Так с непереносимой, жгучей обидой, с гневом, распиравшим горло, думал Каржавин-старший, напрочь перечеркнув то, в чем, прежде себе признавался: все претерпел и все терпит не токмо ради сына, а ради себя. Но сейчас, когда сын, не потупливаясь, в бунте своем, в молодой гордыне своей смотрел на отца, на отцовские седины, Василий Никитич слова ронял, будто бабу-снаряд на сваю: из-за тебя, из-за тебя в кабале… "Батюшка, милый батюшка", вдруг прерывисто выдохнул Федор и об лился слезами. Впервые так пронзительно вообразилось все, пережитое отцом в зловещей крепости Петра и Павла.
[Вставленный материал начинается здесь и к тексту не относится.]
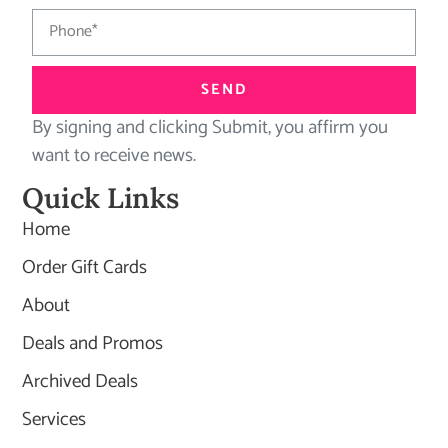
SEND
By signing and clicking Submit, you affirm you
want to receive news.
Quick Links
Home
Order Gift Cards
About
Deals and Promos
Archived Deals
Services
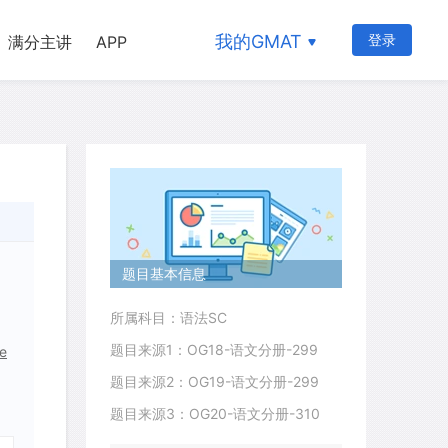
我的GMAT
登录
满分主讲
APP
题目基本信息
所属科目：语法SC
题目来源1：OG18-语文分册-299
re
题目来源2：OG19-语文分册-299
题目来源3：OG20-语文分册-310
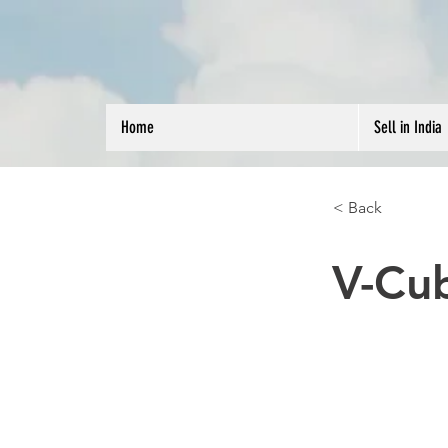
Home
Sell in India
< Back
V-Cu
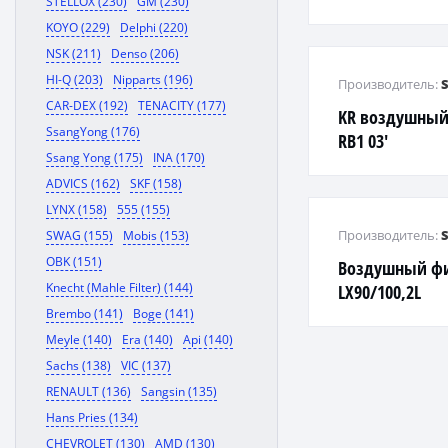
STELLOX (230)
GM (230)
NATA,LANTRA,G
KOYO (229)
Delphi (220)
STAREX
NSK (211)
Denso (206)
HI-Q (203)
Nipparts (196)
Производитель:
CAR-DEX (192)
TENACITY (177)
KR воздушный
SsangYong (176)
RB1 03'
Ssang Yong (175)
INA (170)
ADVICS (162)
SKF (158)
LYNX (158)
555 (155)
Производитель:
SWAG (155)
Mobis (153)
OBK (151)
Воздушный фил
Knecht (Mahle Filter) (144)
LX90/100,2L
Brembo (141)
Boge (141)
Meyle (140)
Era (140)
Api (140)
Sachs (138)
VIC (137)
RENAULT (136)
Sangsin (135)
Hans Pries (134)
CHEVROLET (130)
AMD (130)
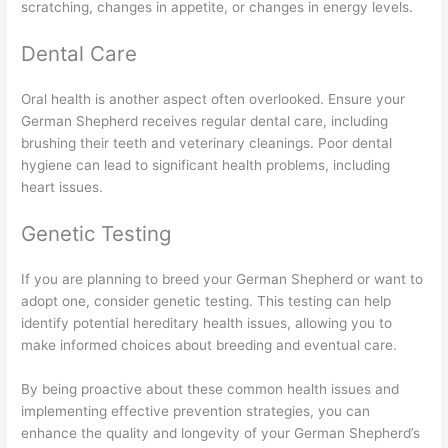
scratching, changes in appetite, or changes in energy levels.
Dental Care
Oral health is another aspect often overlooked. Ensure your
German Shepherd receives regular dental care, including
brushing their teeth and veterinary cleanings. Poor dental
hygiene can lead to significant health problems, including
heart issues.
Genetic Testing
If you are planning to breed your German Shepherd or want to
adopt one, consider genetic testing. This testing can help
identify potential hereditary health issues, allowing you to
make informed choices about breeding and eventual care.
By being proactive about these common health issues and
implementing effective prevention strategies, you can
enhance the quality and longevity of your German Shepherd’s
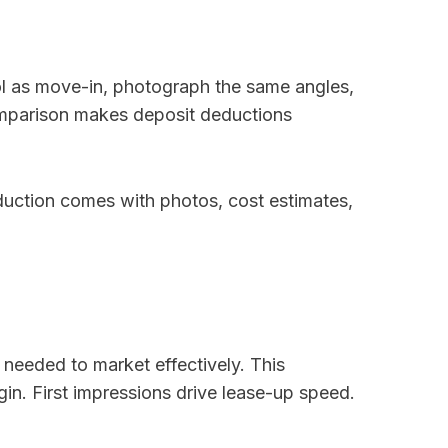
l as move-in, photograph the same angles,
omparison makes deposit deductions
duction comes with photos, cost estimates,
k needed to market effectively. This
n. First impressions drive lease-up speed.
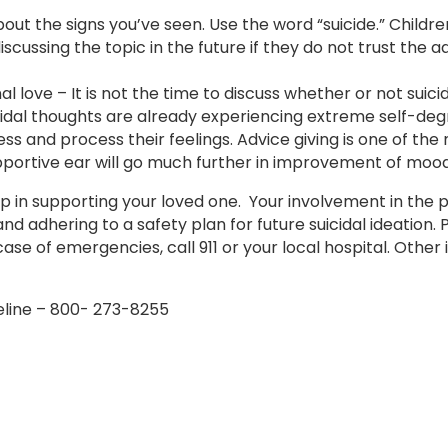
t the signs you’ve seen. Use the word “suicide.” Children
iscussing the topic in the future if they do not trust the a
love – It is not the time to discuss whether or not suicid
icidal thoughts are already experiencing extreme self-deg
ess and process their feelings. Advice giving is one of the
ortive ear will go much further in improvement of mood
ep in supporting your loved one. Your involvement in the p
and adhering to a safety plan for future suicidal ideation. 
ase of emergencies, call 911 or your local hospital. Othe
feline – 800- 273-8255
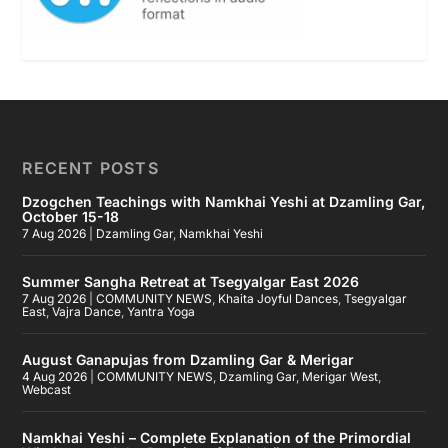
RECENT POSTS
Dzogchen Teachings with Namkhai Yeshi at Dzamling Gar,
October 15-18
7 Aug 2026
|
Dzamling Gar
,
Namkhai Yeshi
Summer Sangha Retreat at Tsegyalgar East 2026
7 Aug 2026
|
COMMUNITY NEWS
,
Khaita Joyful Dances
,
Tsegyalgar
East
,
Vajra Dance
,
Yantra Yoga
August Ganapujas from Dzamling Gar & Merigar
4 Aug 2026
|
COMMUNITY NEWS
,
Dzamling Gar
,
Merigar West
,
Webcast
Namkhai Yeshi – Complete Explanation of the Primordial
Без вины виноватость гнет подчас сильнее вины. Клонясь долу, клонился Федор к смиренью. А дядюшка Ерофей правоты за Каржавиным-старшим не усматривал. Когда он, Ерофей, заеденный парижской нуждой, едва не наложил на себя руки, Василий Никитич отписал, усмехаясь: в тебе, Ероня, страсти сильнее рассудка. Так ли, нет, да вот он-то, Ерофей, никого никогда не неволил. Федя ж в капкан попал, бьется, бедненький. А ведь не скажешь так: друг мой Теодор, батюшка и с тебя желает получать проценты, ты ему вроде капитала о двух ногах, перестань терзаться, у каждого своя стезя, не зарывай талант в мешок с деньгами… Не скажешь, а надо бы. Ерофей Никитич отводил глаза. И молчаньем своим выпрямил он племянника. Ну нет, тысячу раз нет, не станет конфидентом отца своего, не нужен Федору телец златой.